> EXERCISE GOAL
Please copy the records below line for line, leaving out the pictures.

(Beginning of EXCERPTED DATA)

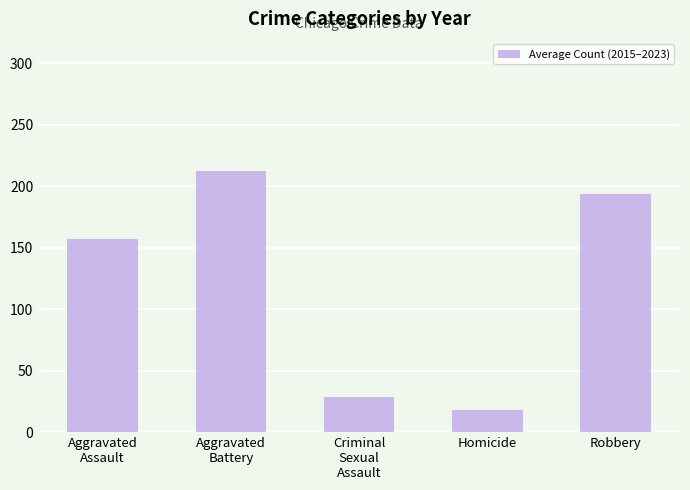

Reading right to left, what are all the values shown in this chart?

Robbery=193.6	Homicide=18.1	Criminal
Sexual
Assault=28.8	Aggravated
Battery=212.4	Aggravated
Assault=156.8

(End of EXCERPTED DATA)

> THE ANSWER
Reading right to left, what are all the values shown in this chart?

Robbery=193.6	Homicide=18.1	Criminal
Sexual
Assault=28.8	Aggravated
Battery=212.4	Aggravated
Assault=156.8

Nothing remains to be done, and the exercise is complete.